Dans cette perspective, le Maroc, le Sénégal, la Côte d’Ivoire, l’Égypte, l’Algérie, le Nigeria, le Kenya, le Rwanda, l’Ouganda, la Zambie, l’Éthiopie ou encore l’Afrique du Sud jouent un rôle pionnier en accueillant des événements continentaux majeurs et en développant une stratégie d’influence fondée sur le sport.
Cette approche consolide l’intégration régionale en rapprochant les peuples par l’émotion collective et par la réalisation de projets communs.
Ainsi, la diplomatie sportive africaine s’impose comme un vecteur de soft power, traduisant dans les faits le principe du PHU (Pull Him/Her Up) : faire du succès individuel une victoire partagée, au service de la paix, de la coopération et du rayonnement du continent.
Le sport, bien gouverné, devient donc un laboratoire du leadership africain : un espace où les valeurs du GEN+ Leadership — collaboration, humilité, discipline et solidarité — se traduisent en résultats tangibles.
C’est dans cette approche que le continent peut forger un modèle qui ne se contente pas d’imiter, mais inspire et innove, en plaçant l’humain, la jeunesse et le civisme au cœur du progrès.

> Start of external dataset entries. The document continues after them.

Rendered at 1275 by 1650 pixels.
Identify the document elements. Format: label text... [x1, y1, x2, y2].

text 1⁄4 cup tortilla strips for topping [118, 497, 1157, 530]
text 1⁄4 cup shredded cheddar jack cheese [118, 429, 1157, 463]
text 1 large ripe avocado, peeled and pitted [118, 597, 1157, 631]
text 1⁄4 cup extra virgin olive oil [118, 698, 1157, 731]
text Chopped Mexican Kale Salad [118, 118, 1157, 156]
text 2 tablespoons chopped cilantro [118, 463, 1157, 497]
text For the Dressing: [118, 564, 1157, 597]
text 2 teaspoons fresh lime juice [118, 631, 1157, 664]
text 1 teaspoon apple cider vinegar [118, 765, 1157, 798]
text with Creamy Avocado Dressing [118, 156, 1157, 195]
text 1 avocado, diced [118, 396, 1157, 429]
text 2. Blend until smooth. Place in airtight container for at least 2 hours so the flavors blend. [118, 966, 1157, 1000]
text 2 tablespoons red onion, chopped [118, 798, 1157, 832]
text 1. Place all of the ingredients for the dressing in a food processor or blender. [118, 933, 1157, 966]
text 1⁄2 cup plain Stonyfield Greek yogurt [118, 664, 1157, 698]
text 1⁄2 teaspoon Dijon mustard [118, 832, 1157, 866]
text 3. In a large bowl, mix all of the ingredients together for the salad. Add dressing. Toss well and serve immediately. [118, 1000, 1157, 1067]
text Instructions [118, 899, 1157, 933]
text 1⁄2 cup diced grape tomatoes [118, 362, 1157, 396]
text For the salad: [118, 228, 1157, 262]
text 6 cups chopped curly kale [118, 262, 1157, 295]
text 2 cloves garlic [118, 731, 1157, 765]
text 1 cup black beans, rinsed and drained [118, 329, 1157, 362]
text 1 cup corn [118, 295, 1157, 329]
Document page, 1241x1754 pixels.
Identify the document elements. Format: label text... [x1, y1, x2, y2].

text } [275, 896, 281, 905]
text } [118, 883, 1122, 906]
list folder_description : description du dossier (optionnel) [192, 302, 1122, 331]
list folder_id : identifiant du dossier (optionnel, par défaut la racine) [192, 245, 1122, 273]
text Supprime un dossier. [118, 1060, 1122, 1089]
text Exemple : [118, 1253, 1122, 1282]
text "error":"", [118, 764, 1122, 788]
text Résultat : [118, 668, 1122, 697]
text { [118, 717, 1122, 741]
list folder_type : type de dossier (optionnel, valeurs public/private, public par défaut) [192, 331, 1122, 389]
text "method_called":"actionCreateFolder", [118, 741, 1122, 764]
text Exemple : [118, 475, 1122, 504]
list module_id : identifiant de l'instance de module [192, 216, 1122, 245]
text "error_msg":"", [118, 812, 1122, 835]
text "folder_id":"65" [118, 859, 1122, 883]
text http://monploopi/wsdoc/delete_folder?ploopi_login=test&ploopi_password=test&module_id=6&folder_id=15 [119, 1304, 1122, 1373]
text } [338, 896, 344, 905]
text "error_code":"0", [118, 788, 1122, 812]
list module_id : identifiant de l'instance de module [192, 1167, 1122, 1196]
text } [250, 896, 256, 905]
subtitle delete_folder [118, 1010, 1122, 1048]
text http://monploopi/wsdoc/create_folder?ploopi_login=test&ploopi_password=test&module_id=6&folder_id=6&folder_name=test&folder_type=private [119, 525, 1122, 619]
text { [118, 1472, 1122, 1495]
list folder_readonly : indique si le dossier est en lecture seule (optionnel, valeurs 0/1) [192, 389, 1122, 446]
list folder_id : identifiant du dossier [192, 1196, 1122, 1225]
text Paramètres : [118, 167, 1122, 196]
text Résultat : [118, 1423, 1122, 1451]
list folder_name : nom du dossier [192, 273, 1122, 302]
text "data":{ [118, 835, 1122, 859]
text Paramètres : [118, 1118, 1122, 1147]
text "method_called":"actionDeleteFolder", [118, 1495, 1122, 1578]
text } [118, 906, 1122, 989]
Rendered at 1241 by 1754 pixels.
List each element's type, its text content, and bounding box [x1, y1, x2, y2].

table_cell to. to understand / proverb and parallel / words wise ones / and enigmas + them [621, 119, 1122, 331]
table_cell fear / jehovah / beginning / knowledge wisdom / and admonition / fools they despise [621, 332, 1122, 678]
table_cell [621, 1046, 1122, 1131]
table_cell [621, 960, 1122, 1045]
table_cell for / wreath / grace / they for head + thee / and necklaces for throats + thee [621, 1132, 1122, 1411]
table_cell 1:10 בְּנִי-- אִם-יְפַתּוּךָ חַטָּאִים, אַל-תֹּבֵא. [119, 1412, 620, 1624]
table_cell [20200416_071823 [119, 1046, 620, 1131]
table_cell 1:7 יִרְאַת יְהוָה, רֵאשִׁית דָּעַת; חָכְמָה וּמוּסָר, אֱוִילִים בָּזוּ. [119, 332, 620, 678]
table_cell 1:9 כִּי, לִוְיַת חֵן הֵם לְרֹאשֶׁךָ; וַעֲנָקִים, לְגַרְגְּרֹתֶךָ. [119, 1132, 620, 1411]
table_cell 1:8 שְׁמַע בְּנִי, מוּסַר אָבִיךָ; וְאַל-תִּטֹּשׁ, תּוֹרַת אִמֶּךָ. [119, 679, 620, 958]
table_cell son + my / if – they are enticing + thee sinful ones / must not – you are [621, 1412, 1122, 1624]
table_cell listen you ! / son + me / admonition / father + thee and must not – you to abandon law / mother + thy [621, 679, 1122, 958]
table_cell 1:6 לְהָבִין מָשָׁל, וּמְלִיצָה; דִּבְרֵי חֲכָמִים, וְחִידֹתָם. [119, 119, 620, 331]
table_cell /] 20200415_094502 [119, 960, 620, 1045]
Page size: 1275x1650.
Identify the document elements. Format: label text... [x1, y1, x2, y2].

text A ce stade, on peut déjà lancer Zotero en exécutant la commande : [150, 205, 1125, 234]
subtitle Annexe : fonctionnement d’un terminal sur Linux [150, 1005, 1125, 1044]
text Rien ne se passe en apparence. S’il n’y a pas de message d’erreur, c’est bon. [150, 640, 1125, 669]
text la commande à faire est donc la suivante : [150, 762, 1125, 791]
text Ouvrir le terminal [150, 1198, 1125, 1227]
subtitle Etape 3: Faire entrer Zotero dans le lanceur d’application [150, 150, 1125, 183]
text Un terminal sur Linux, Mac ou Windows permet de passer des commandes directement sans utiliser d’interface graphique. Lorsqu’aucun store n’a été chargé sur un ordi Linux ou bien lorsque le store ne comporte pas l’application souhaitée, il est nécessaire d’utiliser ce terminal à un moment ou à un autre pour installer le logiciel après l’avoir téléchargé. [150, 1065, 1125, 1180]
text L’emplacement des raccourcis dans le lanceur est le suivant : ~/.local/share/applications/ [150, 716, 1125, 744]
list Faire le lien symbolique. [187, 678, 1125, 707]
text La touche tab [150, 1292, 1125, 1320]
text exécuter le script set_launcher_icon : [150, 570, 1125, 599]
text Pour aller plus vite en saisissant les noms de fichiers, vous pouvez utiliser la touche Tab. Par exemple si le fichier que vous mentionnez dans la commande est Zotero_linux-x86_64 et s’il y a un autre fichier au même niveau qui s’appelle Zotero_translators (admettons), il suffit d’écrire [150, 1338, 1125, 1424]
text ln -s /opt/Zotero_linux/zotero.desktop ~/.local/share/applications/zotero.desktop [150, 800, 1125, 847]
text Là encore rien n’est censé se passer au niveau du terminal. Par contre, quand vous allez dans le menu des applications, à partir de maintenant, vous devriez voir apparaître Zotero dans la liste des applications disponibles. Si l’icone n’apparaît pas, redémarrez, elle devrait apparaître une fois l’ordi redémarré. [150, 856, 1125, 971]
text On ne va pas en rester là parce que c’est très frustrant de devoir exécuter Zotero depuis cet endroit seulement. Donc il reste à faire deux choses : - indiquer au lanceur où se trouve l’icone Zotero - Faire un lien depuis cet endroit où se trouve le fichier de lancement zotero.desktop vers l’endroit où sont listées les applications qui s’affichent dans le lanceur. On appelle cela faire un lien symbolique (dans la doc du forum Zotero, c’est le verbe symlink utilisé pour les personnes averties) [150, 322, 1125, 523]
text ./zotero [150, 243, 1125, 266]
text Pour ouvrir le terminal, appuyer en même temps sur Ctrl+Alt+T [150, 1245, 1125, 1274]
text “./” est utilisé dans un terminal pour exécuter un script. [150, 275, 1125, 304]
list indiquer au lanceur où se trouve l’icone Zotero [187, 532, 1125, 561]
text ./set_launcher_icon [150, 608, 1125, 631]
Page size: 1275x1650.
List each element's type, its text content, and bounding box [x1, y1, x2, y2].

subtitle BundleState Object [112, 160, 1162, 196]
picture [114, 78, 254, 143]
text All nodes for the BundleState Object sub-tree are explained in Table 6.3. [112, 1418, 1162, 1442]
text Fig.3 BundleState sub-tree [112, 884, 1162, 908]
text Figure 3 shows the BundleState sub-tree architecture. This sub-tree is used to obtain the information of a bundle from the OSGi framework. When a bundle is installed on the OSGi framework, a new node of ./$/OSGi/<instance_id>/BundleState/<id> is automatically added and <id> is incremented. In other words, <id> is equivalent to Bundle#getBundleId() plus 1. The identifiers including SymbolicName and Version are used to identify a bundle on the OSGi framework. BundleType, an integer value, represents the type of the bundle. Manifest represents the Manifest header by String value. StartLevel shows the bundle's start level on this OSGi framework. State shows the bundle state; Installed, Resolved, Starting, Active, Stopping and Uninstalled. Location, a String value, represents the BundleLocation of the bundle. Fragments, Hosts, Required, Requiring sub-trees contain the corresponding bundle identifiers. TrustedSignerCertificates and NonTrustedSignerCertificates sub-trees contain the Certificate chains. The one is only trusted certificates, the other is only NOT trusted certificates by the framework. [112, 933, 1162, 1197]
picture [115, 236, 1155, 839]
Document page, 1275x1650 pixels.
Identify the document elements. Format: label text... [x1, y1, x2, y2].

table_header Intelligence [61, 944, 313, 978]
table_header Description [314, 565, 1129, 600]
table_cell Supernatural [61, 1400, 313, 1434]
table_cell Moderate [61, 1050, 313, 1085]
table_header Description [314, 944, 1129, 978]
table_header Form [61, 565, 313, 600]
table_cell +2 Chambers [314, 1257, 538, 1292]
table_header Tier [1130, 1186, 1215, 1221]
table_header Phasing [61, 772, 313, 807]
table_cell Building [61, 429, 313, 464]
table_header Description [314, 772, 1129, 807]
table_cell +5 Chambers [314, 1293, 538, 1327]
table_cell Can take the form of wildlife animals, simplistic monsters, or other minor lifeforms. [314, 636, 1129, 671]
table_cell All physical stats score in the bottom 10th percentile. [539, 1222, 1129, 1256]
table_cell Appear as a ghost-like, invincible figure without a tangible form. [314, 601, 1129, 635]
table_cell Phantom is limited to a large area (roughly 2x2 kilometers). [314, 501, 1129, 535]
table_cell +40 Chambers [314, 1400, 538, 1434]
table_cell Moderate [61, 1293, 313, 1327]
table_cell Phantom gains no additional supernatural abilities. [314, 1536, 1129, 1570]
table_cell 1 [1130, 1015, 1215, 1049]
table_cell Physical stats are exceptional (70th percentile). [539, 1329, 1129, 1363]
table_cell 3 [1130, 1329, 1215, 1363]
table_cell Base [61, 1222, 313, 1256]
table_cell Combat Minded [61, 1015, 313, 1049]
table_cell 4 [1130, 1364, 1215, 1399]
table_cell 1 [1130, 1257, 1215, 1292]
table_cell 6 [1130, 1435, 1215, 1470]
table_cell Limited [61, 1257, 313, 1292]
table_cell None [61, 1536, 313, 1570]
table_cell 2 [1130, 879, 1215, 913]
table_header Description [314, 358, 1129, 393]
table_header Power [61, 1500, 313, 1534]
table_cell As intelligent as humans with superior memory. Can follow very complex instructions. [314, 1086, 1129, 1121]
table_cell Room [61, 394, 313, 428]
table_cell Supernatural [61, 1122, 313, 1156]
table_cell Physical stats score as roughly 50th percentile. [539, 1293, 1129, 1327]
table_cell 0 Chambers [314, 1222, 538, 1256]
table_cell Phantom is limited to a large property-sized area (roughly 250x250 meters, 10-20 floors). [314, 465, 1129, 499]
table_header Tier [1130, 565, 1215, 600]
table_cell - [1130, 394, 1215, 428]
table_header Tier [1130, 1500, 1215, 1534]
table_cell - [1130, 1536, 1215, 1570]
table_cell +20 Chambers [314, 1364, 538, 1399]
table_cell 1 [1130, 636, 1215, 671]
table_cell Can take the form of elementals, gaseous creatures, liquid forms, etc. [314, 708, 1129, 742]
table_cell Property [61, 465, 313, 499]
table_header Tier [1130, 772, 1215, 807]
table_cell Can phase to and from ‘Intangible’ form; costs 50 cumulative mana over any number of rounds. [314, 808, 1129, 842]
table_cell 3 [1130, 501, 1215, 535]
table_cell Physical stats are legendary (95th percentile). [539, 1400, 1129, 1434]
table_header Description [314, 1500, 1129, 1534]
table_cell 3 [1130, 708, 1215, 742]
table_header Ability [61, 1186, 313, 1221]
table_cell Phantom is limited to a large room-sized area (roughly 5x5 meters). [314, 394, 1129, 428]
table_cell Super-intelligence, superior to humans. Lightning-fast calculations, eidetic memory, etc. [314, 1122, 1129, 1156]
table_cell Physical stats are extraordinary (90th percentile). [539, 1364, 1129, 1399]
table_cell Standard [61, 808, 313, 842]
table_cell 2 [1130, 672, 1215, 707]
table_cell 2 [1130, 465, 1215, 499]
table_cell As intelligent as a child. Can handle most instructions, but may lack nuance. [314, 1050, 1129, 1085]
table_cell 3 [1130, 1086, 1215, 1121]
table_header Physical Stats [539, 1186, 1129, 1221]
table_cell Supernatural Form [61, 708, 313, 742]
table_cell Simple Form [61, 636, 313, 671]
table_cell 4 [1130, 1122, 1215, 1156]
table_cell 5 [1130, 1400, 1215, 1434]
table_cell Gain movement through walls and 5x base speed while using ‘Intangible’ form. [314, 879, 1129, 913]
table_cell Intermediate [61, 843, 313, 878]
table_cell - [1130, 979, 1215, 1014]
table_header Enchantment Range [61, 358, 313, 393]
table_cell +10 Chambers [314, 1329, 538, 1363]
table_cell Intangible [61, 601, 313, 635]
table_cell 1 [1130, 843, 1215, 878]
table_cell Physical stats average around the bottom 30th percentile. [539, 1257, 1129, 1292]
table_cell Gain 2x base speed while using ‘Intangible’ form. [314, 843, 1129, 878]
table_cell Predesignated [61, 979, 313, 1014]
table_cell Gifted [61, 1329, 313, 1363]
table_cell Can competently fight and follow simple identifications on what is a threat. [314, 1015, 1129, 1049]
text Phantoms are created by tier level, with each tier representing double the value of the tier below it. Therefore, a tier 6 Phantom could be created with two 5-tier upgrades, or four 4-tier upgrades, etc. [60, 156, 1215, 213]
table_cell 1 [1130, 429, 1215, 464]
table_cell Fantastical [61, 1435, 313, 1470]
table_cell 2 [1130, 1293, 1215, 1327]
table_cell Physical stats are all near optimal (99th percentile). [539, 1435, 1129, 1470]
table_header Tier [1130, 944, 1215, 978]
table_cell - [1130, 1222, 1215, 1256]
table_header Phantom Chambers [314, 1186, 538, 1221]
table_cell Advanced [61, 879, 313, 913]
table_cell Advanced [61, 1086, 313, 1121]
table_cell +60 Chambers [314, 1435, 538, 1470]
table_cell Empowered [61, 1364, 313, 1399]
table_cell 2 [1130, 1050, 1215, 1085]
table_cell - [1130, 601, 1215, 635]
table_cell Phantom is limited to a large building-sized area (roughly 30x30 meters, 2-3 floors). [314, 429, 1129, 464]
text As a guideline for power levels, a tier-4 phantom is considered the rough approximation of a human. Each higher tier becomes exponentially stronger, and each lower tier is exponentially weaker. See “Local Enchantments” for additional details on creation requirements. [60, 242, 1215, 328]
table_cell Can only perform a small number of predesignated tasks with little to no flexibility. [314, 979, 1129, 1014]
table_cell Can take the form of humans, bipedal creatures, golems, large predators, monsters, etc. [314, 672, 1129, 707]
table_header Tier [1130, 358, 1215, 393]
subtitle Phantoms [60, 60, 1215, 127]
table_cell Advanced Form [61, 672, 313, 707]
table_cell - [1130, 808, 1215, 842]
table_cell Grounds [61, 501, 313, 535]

Conclusion – Du rêve au destin collectif
Les exemples d’Ahmed Faras, Aouita, El Moutawakel, Mané, Salah, Weah ou Dembélé ne sont pas que des souvenirs de gloire : ils sont des leçons de leadership. Leur parcours démontre que le sport peut forger des leaders capables d’unir, d’inspirer et de servir.
Ces athlètes servent d’exemples aux futurs champions africains et peuvent émuler la jeunesse du continent, l’encourageant à voir dans le sport non pas un simple divertissement, mais une carrière professionnelle d’excellence. Leur succès individuel est aussi un capital collectif, car chaque médaille, chaque transfert, chaque trophée élève le prestige du continent tout entier.
L’Afrique doit désormais reconnaître que ses champions ne sont pas seulement des athlètes: ce sont des ambassadeurs du leadership, des modèles de rigueur, de courage et de générosité. Comme dans le sport, le véritable leadership se mesure à la capacité de tirer les autres vers le haut — le cœur même du PHU.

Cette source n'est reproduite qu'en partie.